**What to produce**
Among the records that follow, find each line holding the word "pitch" and copy it.

Object localization data:
==========

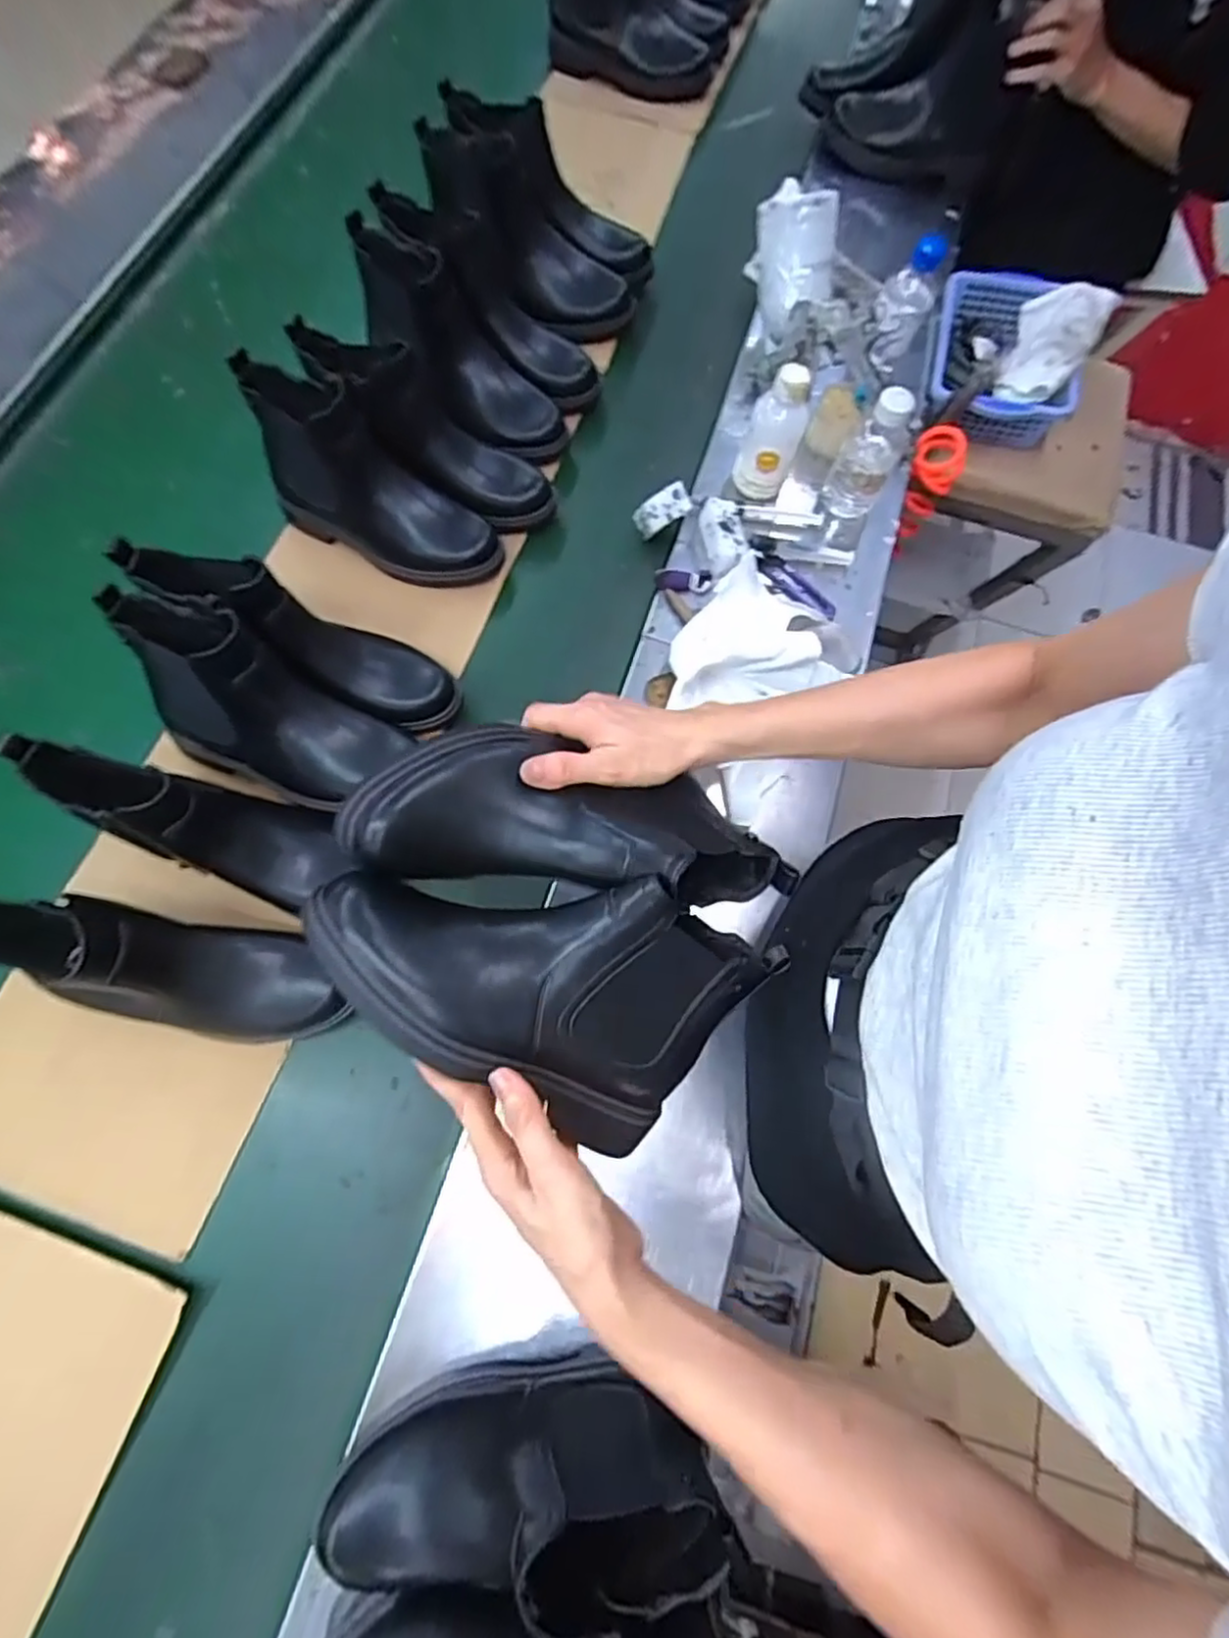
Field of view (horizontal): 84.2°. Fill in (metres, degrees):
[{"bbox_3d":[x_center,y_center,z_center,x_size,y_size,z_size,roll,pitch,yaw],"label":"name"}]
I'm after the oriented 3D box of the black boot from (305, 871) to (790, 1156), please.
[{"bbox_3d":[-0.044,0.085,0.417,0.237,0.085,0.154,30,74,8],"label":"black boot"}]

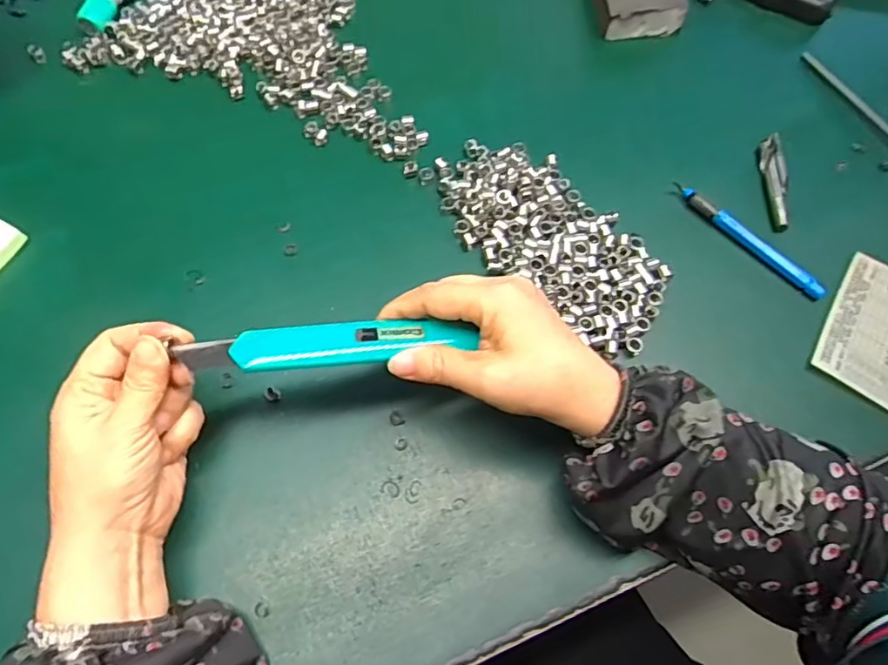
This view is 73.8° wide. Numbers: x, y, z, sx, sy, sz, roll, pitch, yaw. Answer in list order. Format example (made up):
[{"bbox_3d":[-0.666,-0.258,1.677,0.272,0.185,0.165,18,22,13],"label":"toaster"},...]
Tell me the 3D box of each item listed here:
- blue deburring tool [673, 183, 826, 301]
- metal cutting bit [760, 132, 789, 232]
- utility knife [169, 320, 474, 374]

==========

**Solution to the problem**
[{"bbox_3d":[x_center,y_center,z_center,x_size,y_size,z_size,roll,pitch,yaw],"label":"name"}]
This view is 73.8° wide. Numbers: x, y, z, sx, sy, sz, roll, pitch, yaw. Answer in list order. Format example (made up):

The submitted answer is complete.